Comment aborder une œuvre aussi monstrueuse, qui m’aura pris deux mois de lecture ? Je n’en reviens toujours pas, de ce morceau de bravoure offert par un auteur que je croyais honnir et dont je ne connaissais finalement que la poésie. Empêtré dans son "abîme" et sa "nuée" et son "gouffre" et sa métaphysique ronflante, Hugo me faisait l’effet du patriarche à déboulonner vite fait, non pas à cause d’un manque de talent – je ne suis pas si aveugle – mais simplement à cause de l’ombre insupportable qu’il s’oblige à jeter sur tout ce qui l’environne, le précède et le suit. Et puis je croise finalement le chemin du romancier, celui qui a inventé la fable de L’Homme qui rit et la scène introductrice de la tempête me cloue sur place – de l’épique comme rarement on m’en aura présenté. Aussitôt lu aussitôt terminé et me voilà affamée, je me rue sur les Misérables que j’avais tenté de lire intégralement plus jeune, mais les cent pages consacrées à Waterloo m’avait repoussée. Plus maintenant.
Je découvre alors un auteur qui non seulement cajole ses personnages comme s’ils étaient ses petits fils, mais qui en plus connaît le goût du jeu ; je la comprends enfin, cette filiation théorique qui existe entre Rabelais et Hugo – le jeu ! Hugo a saisi toute l’étendue du plaisir romanesque, des décennies avant le cinéma, un siècle et demi avant les séries en streaming ; on a développé le jeu entre le narrateur folâtre et un lecteur avide de rebondissements ; enfin la grandiloquence fait sens, dans une prose romanesque démesurée.

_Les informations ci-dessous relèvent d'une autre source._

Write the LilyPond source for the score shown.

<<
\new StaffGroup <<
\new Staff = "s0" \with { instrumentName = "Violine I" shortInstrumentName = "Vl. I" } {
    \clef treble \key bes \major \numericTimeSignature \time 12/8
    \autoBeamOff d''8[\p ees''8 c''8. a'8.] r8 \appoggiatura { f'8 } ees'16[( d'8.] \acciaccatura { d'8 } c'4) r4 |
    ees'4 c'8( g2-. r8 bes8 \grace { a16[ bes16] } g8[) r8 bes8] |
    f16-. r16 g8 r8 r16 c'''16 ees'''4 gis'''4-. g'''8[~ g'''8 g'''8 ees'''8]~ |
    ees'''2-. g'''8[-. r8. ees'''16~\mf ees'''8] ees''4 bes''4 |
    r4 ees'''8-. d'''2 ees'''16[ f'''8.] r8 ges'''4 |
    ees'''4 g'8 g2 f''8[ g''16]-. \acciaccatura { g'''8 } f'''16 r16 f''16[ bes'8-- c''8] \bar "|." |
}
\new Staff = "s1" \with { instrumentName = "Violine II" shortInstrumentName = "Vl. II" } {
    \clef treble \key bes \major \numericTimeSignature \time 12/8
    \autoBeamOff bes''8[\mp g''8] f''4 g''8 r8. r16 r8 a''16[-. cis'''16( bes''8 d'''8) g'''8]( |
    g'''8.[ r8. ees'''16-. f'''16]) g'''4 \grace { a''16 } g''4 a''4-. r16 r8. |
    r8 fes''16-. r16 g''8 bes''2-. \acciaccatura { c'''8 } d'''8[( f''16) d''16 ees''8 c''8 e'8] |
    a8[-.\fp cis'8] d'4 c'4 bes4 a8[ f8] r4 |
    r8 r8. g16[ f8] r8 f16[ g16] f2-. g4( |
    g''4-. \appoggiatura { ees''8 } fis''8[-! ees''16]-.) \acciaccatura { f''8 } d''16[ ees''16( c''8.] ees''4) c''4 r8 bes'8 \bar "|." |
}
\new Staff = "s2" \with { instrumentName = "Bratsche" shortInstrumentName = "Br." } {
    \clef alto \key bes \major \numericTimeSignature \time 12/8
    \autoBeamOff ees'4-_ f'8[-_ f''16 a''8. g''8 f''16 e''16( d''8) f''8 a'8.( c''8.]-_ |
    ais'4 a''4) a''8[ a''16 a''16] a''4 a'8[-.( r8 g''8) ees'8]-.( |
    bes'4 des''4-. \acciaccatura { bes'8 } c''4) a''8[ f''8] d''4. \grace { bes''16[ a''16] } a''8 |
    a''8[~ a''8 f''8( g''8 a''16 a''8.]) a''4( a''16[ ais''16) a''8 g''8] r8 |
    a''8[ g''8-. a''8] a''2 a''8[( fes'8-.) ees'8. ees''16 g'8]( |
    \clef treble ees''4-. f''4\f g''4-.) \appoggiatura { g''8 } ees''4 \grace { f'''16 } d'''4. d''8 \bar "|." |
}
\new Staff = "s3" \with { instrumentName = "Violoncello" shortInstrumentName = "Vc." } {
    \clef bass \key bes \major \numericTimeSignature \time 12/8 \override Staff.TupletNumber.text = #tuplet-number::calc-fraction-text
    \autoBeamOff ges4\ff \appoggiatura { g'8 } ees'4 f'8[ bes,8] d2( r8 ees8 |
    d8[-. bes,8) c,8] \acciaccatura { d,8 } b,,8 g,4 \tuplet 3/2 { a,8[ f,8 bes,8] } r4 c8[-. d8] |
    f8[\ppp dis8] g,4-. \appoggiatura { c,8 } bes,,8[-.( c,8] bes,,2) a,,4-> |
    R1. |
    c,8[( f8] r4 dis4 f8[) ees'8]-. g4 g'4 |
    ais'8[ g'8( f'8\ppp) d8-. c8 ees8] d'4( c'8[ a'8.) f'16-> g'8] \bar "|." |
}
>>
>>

Du jeu, de la jouissance, de la jubilation – la jubilation pure et unique du fabuliste qui a conscience du charme opéré par sa fiction et qui en joue sur 1500 pages, et qui ne se soucie pas de la grosseur des ficelles employées... Qui s’en soucie ? Ou plutôt, pourquoi s’en soucier ? C’est l’illusion romanesque qui s’affirme telle quelle avec l’insolence du génie.
Rarement un personnage de fiction m’aura autant crevé le cœur que Jean Valjean. Une série de personnages pâlots, infirmes, inachevés, gravitent autour de lui, à commencer par Cosette ; mais c’est que Jean Valjean est un trou noir et il aspire tout. Mon attention, il l’a eue dès sa première apparition, et à chaque déchirement, à chaque dilemme, il rayonnait de plus bel à la manière des personnages crépusculaires de Dostoïevski. Ce roman m’aura offert un nombre incroyable d’images d’Épinal et de scènes inoubliables.